◆ **Task statement**
Set down the listing below verbatim, but only from its first line through the line containing "(361, 980) none -> (637, 660) //".

◆ **Records provided**
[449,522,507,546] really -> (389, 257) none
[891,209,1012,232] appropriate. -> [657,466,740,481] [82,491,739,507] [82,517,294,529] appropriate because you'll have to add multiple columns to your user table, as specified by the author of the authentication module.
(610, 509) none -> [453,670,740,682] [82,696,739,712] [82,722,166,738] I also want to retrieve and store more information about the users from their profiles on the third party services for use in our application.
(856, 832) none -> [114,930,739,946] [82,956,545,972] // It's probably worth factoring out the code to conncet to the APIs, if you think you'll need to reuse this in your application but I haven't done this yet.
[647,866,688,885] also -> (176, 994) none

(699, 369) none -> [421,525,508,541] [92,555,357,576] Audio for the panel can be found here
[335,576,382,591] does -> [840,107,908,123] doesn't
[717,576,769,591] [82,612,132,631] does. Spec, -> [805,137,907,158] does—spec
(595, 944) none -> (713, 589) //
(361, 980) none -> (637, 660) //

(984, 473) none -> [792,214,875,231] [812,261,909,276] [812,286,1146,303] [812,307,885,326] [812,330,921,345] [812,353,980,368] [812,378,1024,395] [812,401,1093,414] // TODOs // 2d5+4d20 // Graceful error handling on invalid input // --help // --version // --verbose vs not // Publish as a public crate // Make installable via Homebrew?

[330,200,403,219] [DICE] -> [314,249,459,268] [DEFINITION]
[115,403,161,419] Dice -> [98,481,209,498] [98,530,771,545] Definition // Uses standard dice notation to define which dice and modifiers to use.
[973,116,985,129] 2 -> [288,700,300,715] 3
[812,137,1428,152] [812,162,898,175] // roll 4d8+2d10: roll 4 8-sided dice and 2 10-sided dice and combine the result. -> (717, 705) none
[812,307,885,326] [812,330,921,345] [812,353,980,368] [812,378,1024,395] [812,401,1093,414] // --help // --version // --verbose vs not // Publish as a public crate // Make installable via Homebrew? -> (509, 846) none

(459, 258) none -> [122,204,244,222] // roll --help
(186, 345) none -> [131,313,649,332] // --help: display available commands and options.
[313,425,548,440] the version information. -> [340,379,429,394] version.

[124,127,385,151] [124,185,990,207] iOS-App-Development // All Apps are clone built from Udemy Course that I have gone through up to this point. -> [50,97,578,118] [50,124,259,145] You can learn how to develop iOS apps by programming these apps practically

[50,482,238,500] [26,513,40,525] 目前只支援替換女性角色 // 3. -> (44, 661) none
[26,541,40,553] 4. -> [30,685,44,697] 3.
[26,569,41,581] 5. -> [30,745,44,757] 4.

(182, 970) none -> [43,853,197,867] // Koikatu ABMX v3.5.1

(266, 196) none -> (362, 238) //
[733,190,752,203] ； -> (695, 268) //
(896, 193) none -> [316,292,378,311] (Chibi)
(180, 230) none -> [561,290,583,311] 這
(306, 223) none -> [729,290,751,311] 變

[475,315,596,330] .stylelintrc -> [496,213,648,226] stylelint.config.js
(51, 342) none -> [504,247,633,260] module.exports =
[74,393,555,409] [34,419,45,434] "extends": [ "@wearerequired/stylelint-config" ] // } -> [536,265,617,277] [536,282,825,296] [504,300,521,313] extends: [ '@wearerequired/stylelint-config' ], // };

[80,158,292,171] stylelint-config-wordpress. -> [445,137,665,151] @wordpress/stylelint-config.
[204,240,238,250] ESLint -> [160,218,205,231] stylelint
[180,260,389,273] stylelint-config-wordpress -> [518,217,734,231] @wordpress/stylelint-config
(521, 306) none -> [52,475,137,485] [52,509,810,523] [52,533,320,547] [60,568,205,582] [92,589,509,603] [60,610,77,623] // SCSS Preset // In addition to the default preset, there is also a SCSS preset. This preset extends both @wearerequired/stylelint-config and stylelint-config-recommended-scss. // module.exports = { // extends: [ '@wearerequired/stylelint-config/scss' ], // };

◆ **Finished exercise**
[449,522,507,546] really -> (389, 257) none
[891,209,1012,232] appropriate. -> [657,466,740,481] [82,491,739,507] [82,517,294,529] appropriate because you'll have to add multiple columns to your user table, as specified by the author of the authentication module.
(610, 509) none -> [453,670,740,682] [82,696,739,712] [82,722,166,738] I also want to retrieve and store more information about the users from their profiles on the third party services for use in our application.
(856, 832) none -> [114,930,739,946] [82,956,545,972] // It's probably worth factoring out the code to conncet to the APIs, if you think you'll need to reuse this in your application but I haven't done this yet.
[647,866,688,885] also -> (176, 994) none

(699, 369) none -> [421,525,508,541] [92,555,357,576] Audio for the panel can be found here
[335,576,382,591] does -> [840,107,908,123] doesn't
[717,576,769,591] [82,612,132,631] does. Spec, -> [805,137,907,158] does—spec
(595, 944) none -> (713, 589) //
(361, 980) none -> (637, 660) //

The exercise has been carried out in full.